## TEXTO DA PÁGINA
6- A pessoa pública deve ser modelo.

“Pois vocês mesmos sabem como devem seguir o nosso exemplo, porque não vivemos ociosamente quando estivemos entre vocês, nem comemos coisa alguma à custa de ninguém. Pelo contrário, trabalhamos arduamente e com fadiga, dia e noite, para não sermos pesados a nenhum de vocês, não por que não tivéssemos tal direito, mas para que nos tornássemos um modelo para ser imitado por vocês”. 2 Tessalonicenses 3:8,9

Como acima, o ensino aqui é aplicado por analogia. Paulo entendia que a pessoa em evidência, seja quem for, é um modelo. Ele mesmo vivia uma vida pedagógica (sejam meus imitadores!). Esse princípio deve ser regra para qualquer pessoa de expressão, seja em que área for, mas é acima de tudo um imperativo para quem se diz cristão.

## O QUE FAZER
Segundo o texto da página, para quem esse princípio é acima de tudo um imperativo? Os itens vêm de outra fonte, sem ligação com o texto da página.

[Itens extraídos de um conjunto de dados]

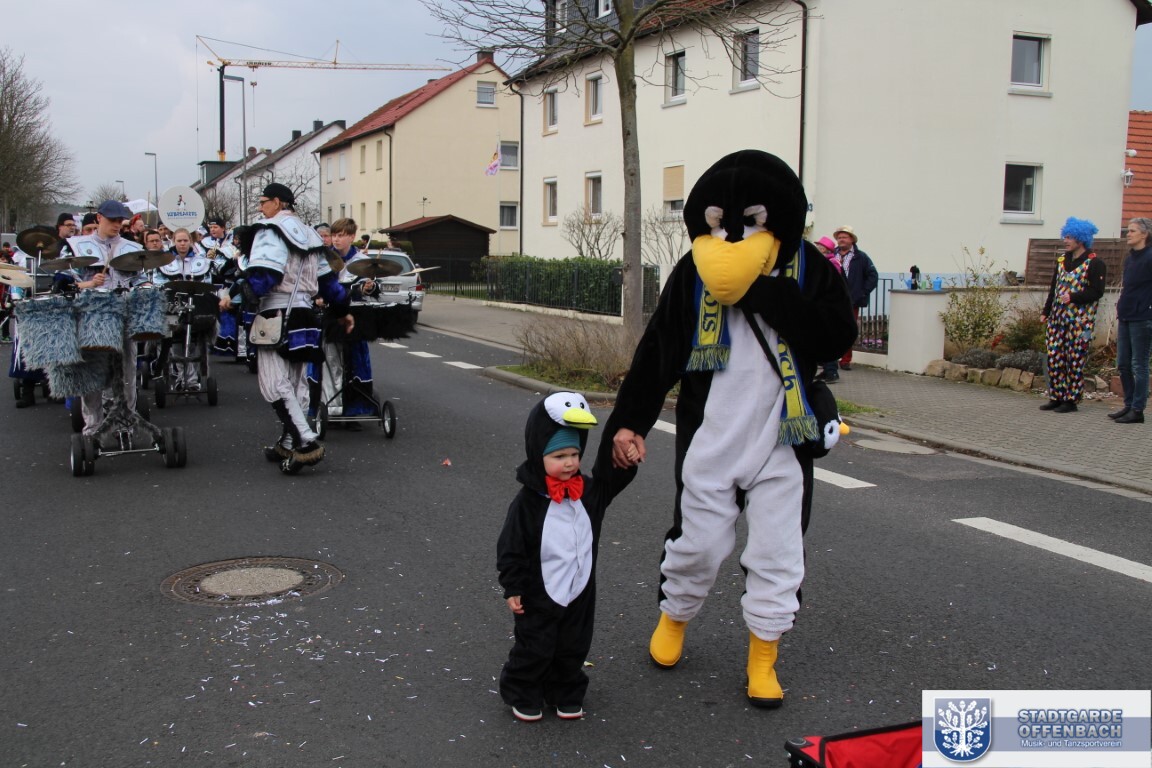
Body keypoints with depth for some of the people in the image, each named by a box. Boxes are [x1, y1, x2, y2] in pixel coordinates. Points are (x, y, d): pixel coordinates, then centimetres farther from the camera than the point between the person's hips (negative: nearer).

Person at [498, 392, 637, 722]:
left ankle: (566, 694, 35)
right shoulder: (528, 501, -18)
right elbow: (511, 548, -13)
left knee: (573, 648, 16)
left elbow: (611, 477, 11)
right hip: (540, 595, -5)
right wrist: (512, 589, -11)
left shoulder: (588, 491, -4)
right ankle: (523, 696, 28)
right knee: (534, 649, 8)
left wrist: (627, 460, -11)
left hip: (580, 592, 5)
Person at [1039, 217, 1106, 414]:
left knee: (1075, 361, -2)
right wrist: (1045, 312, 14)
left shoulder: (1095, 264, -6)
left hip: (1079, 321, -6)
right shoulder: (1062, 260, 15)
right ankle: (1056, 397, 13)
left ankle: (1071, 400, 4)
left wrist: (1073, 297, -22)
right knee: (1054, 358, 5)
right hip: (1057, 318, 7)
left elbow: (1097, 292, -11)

* * *

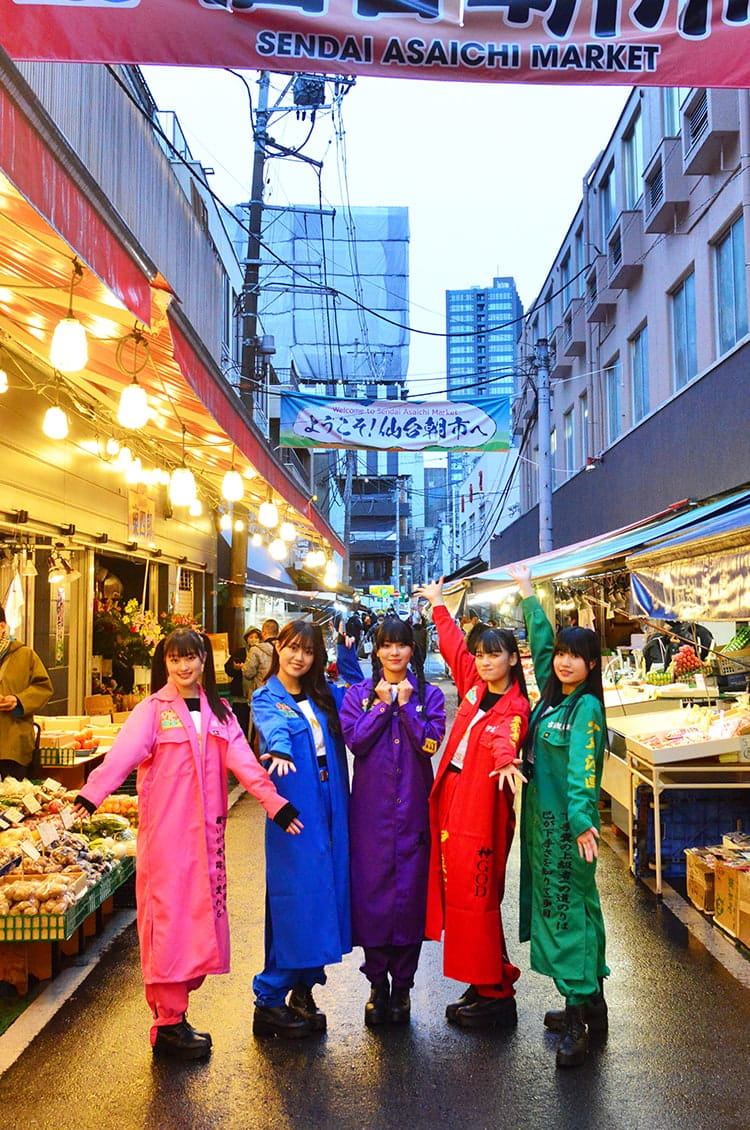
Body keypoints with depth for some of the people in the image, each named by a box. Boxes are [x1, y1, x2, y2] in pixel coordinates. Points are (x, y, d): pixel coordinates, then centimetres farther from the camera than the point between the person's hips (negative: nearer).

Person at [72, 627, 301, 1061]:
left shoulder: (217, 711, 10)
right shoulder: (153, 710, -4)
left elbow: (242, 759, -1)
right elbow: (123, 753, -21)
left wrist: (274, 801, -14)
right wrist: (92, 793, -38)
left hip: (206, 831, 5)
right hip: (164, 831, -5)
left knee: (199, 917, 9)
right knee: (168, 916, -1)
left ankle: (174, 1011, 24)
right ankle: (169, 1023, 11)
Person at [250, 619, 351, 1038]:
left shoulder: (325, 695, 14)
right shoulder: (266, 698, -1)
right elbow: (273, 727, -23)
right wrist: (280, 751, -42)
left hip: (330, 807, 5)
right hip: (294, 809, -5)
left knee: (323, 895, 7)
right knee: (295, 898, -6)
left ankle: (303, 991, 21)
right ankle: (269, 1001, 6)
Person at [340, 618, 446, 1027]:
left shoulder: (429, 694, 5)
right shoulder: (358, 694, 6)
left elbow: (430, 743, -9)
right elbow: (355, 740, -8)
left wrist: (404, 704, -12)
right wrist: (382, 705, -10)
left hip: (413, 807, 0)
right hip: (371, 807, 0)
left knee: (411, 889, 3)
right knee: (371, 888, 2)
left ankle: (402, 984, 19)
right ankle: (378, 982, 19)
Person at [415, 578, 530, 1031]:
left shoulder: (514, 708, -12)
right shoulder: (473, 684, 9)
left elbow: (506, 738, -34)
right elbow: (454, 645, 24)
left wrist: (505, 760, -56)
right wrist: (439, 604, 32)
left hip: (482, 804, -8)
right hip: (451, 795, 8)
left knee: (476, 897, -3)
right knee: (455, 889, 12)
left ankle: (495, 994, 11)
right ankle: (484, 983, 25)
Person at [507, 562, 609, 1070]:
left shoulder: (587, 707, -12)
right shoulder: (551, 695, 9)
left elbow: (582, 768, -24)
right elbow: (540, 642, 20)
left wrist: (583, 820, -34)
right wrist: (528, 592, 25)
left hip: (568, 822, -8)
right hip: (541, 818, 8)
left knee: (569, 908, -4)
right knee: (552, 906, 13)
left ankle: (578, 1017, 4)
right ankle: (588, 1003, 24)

--

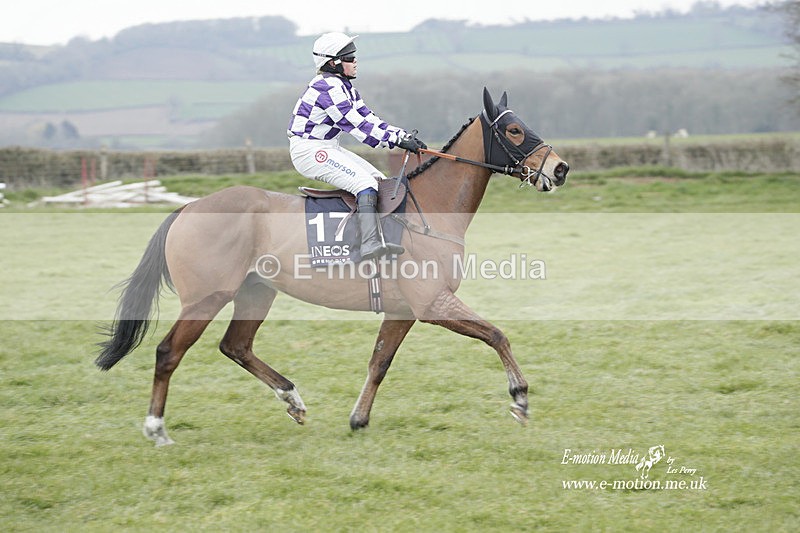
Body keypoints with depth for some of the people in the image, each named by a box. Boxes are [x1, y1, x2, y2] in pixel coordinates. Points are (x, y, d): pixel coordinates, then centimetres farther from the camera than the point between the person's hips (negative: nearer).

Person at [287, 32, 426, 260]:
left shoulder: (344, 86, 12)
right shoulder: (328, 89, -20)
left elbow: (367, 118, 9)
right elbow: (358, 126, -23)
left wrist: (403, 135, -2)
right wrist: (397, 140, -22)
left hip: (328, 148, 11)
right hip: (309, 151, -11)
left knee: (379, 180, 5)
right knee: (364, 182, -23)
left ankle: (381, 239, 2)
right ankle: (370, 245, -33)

## RESPOSTA
Para quem se diz cristão.